While the Trump administration announced 15% trade tariffs following the SCOTUS decision, the reality is that these tariffs cannot remain in force beyond 150 days without an extension by the U.S. Congress. We view it as highly unlikely that Congress will grant such an extension, as some Republicans oppose the tariffs and the administration does not have the votes required for an extension to pass.
While the administration wishes to maintain trade tariffs, it will be limited to the following two legal instruments:
Section 232 of the U.S. Trade Expansion Act of 1962: limits imports that pose a threat to national security, insofar as such imports threaten the ability of U.S. companies to produce essential goods for defence and other critical industries.
Section 301 of the U.S. Trade Act of 1974: allows the U.S. to impose tariffs in response to unfair trade practices.
Section 232 will allow for tariffs in areas such as copper, aluminium, lumber, automobiles and automotive parts, and electronic devices.

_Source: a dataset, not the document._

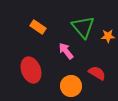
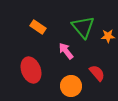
red semicircle: rotated 18 degrees clockwise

Section 301 will permit tariffs in the following specific cases:
(a) Non-reciprocity in trade tariffs (e.g., foreign countries maintain higher import tariffs on U.S. goods than the U.S. applies to theirs).
(b) Foreign companies benefit from government subsidies (e.g., Chinese electric vehicles).
(c) Foreign countries impose unfair trade barriers or restrictions (e.g., European restrictions on U.S. meat products due to the use of hormones).
Economists estimate that U.S. effective tariff rates will ultimately fall below 10% once the current 15% tariffs expire and only Sections 232 and 301 measures remain in force. This will be positive news for U.S. consumers and companies worldwide and will help reduce inflationary pressure.
While uncertainty remains around how affected companies will be compensated for previously paid tariffs, this is a domestic U.S. administrative matter and should not be a concern for investors or financial markets. We expect that the bilateral tariff agreements negotiated between the United States and its trading partners will be quietly wound down, as countries will prefer not to provoke the current American administration publicly.